TRENTON, N.J. – A day trader from Oak Park, California, was
sentenced today to 18 months in prison for his role in a multi-year insider
trading scheme that made over $3.9 million in illicit profits by exploiting
material information in violation of confidentiality agreements, U.S. Attorney
Craig Carpenito announced.
Ronald Chernin, 70, of Oak Park, California, previously
pleaded guilty before U.S. District Judge Michael A. Shipp to an information
charging him with one count of conspiracy to commit securities fraud and one
count of securities fraud. Judge Shipp imposed the sentence today in Trenton
federal court
According to documents filed in this case and statements
made in court:
Chernin and co-defendant Steven Costantin, 58, of
Farmingdale, New Jersey, worked as day traders for Costantin’s brother-in-law,
Steven Fishoff, 62, of Westlake Village, California. Between May 2010 and
August 2013, Chernin, Costantin, and Fishoff, as well as a business associate
referred to as “Trader A,” expressed interest in participating in numerous
stock offerings by publicly traded companies.

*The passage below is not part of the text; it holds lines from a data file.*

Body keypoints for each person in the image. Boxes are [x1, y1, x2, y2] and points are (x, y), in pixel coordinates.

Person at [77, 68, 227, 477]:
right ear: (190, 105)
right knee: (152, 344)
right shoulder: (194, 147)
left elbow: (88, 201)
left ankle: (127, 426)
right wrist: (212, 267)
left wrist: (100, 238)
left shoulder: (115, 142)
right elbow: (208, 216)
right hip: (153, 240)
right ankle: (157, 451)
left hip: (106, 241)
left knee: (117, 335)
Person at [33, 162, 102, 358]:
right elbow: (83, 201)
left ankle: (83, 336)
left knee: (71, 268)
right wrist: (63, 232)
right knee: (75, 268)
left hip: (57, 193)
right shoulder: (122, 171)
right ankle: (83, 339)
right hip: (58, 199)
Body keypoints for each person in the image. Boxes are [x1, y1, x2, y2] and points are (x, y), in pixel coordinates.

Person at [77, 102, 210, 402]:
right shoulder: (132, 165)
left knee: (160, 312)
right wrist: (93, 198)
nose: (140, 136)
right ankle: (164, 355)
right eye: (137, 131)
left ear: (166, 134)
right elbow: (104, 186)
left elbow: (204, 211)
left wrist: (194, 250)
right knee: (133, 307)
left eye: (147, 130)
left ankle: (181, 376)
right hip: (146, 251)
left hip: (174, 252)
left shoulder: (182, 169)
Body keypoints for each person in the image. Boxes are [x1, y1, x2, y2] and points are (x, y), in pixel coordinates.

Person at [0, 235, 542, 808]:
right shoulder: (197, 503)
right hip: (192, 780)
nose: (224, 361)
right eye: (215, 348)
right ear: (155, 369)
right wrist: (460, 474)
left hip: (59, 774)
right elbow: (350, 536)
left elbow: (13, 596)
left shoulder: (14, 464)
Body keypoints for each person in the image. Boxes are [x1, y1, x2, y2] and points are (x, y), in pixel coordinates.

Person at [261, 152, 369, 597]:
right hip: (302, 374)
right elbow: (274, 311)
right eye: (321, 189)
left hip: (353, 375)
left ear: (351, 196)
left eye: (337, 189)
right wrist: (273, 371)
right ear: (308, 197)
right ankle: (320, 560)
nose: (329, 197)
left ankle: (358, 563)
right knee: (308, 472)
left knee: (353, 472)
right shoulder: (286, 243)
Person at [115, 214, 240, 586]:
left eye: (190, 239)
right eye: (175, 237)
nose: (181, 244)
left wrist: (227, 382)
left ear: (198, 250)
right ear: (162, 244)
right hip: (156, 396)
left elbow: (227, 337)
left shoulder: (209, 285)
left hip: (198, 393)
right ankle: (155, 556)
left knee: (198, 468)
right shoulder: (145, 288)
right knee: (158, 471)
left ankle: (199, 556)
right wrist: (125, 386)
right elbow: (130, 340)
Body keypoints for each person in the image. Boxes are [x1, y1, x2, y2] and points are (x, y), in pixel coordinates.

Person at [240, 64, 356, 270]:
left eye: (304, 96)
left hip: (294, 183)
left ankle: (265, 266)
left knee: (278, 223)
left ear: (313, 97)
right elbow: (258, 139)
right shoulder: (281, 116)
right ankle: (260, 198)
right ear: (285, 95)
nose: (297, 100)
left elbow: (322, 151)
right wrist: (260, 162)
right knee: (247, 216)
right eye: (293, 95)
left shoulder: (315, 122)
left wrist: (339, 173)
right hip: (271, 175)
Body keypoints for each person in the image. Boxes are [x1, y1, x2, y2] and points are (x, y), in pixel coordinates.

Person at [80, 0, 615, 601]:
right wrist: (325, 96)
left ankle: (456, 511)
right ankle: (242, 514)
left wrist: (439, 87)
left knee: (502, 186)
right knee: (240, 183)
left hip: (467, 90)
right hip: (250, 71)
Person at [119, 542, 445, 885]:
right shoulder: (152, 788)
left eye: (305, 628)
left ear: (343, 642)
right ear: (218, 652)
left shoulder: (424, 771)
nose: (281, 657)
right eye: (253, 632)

Chernin, Costantin, and other members of the day trading
operation falsely characterized their trading entities as legitimate,
full-service financial management firms with as much as $150 million in assets
under management, in order to increase the likelihood that the investment
bankers would solicit them to participate in the stock offerings.

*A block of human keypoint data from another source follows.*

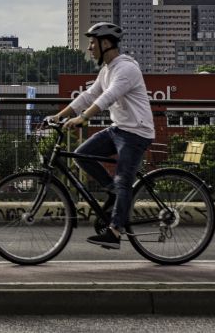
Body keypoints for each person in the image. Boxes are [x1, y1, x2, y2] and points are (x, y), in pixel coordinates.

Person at [47, 22, 154, 249]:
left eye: (92, 43)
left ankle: (115, 232)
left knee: (124, 179)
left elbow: (108, 97)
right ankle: (113, 192)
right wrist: (60, 115)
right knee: (81, 154)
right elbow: (89, 95)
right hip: (120, 128)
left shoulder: (126, 69)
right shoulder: (107, 70)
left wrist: (83, 118)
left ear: (106, 43)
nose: (89, 48)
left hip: (136, 132)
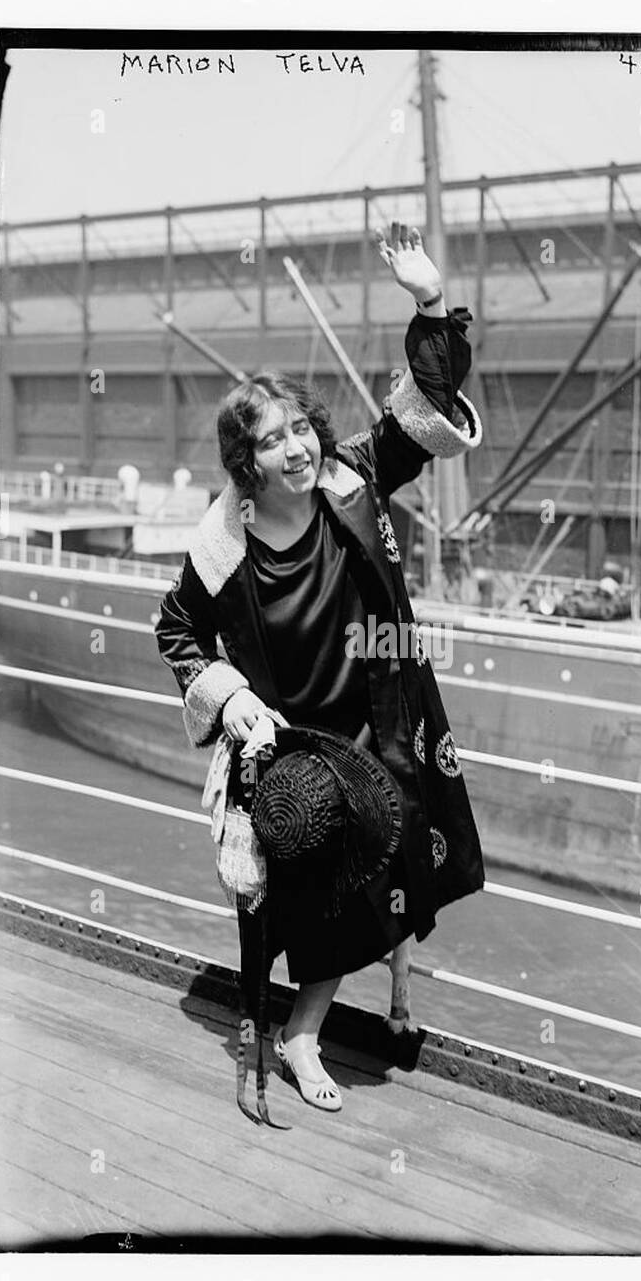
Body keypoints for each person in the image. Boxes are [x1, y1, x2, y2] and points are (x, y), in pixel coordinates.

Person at [155, 223, 486, 1112]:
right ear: (245, 462)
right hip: (299, 747)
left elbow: (422, 414)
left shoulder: (351, 481)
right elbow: (177, 631)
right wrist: (230, 703)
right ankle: (297, 1033)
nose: (297, 449)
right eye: (274, 441)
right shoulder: (221, 548)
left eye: (302, 428)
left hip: (382, 717)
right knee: (306, 900)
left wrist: (426, 301)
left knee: (388, 875)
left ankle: (319, 1031)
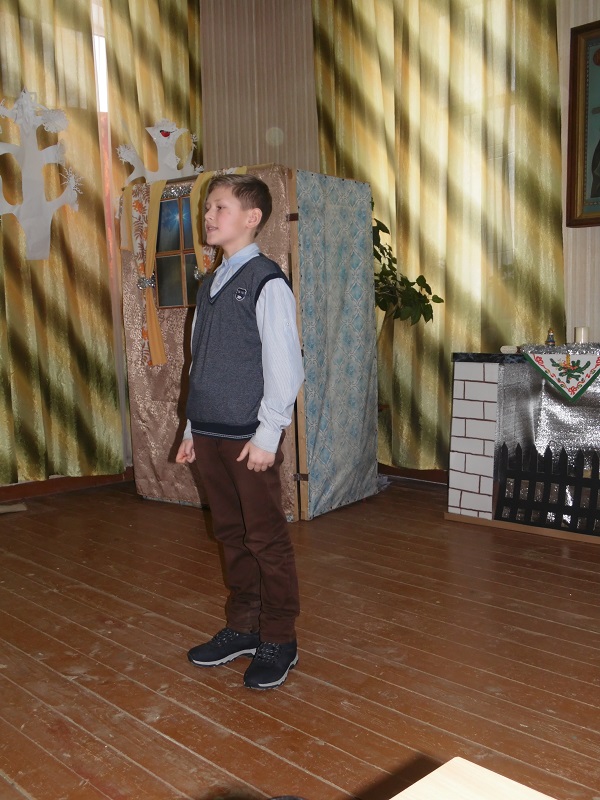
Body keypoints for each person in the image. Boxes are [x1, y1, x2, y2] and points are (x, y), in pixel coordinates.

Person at [176, 173, 304, 690]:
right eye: (207, 208)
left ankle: (279, 637)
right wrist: (191, 427)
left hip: (249, 437)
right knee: (230, 533)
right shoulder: (210, 283)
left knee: (265, 537)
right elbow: (199, 363)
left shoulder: (267, 282)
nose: (208, 216)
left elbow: (286, 368)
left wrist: (268, 435)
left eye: (220, 208)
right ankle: (244, 627)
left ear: (252, 218)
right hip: (209, 432)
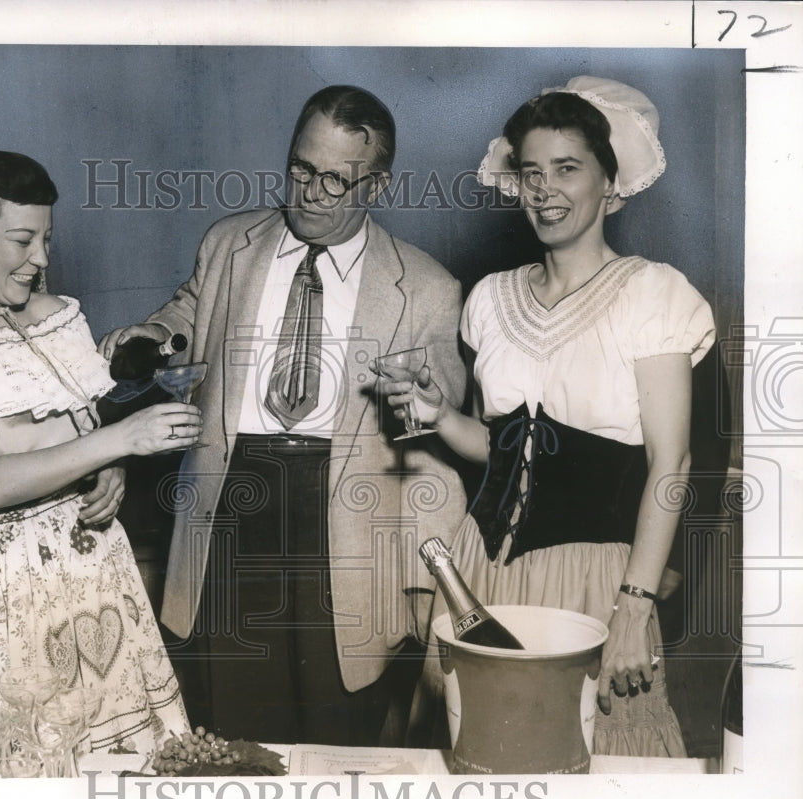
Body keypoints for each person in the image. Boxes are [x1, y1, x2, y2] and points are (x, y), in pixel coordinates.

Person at [99, 86, 467, 746]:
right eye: (301, 169)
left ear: (377, 185)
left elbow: (439, 424)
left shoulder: (429, 288)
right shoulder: (228, 243)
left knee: (337, 735)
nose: (312, 193)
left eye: (336, 179)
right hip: (232, 499)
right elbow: (185, 316)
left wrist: (421, 397)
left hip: (347, 521)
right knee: (233, 735)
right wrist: (148, 339)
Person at [382, 76, 715, 755]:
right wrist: (439, 415)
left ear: (609, 183)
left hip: (596, 581)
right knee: (479, 757)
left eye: (567, 169)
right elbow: (497, 447)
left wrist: (634, 605)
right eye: (531, 172)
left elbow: (670, 465)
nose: (544, 189)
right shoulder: (490, 299)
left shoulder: (653, 294)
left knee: (593, 760)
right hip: (483, 572)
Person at [0, 149, 199, 754]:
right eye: (22, 240)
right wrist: (123, 439)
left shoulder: (57, 321)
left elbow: (77, 436)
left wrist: (109, 467)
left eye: (47, 239)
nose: (42, 260)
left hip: (88, 573)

Before providing confidential information concerning the
companies or the terms of the proposed sales, the investment bankers first
required that Chernin, Costantin, Fishoff, Trader A, and their associated
trading entities, enter into confidentiality, or “wall-crossing,” agreements,
whereby they agreed not to disclose or trade on the inside information and were
brought “over the wall” for the narrow purpose of determining whether to
purchase the offered securities.
Instead, Chernin, Costantin, and Fishoff violated the
confidentiality agreements by directly or indirectly tipping each other and
others with the inside information concerning the stock offerings; short
selling the issuers’ stock in anticipation of a drop in price when the stock
offerings were disclosed to the public; and covering their short positions once
the stock offerings were disclosed. Additionally, Fishoff tipped his friend,
Paul Petrello, 57, of Boca Raton, Florida, and another conspirator, Joseph
Spera.
By trading on the nonpublic information, Chernin, Costantin,
and their conspirators gained more than $3.9 million in illicit profits over
the course of the three-year scheme. Chernin and Costantin shared 50 percent of
their profits with Fishoff.
In addition to the prison term, Judge Shipp sentenced
Chernin to three years of supervised release and fined him $2,000.
Costantin previously pleaded guilty to his role in the
scheme and was sentenced to one year in prison. Petrello previously pleaded
guilty to his role in the scheme and was sentenced to three years of probation.
Fishoff pleaded guilty to his role in the scheme and was sentenced to 30 months
in prison. Spera pleaded guilty to his role in the scheme and was sentenced to
one year of probation.
U.S. Attorney Carpenito credited special agents of the FBI,
under the direction of Special Agent in Charge Gregory W. Ehrie in Newark, with
the investigation leading to today’s sentencing. He also thanked the U.S.
Securities and Exchange Commission’s New York Regional Office, under the
direction of Marc Berger.
The government is represented by Nicholas P. Grippo,
Attorney in Charge of the U.S. Attorney’s Trenton Office; Sarah Devlin, Chief
of the Office’s Asset Recovery and Money Laundering Unit (ARMLU), and Senior
Trial Counsel Barbara Ward of the ARMLU.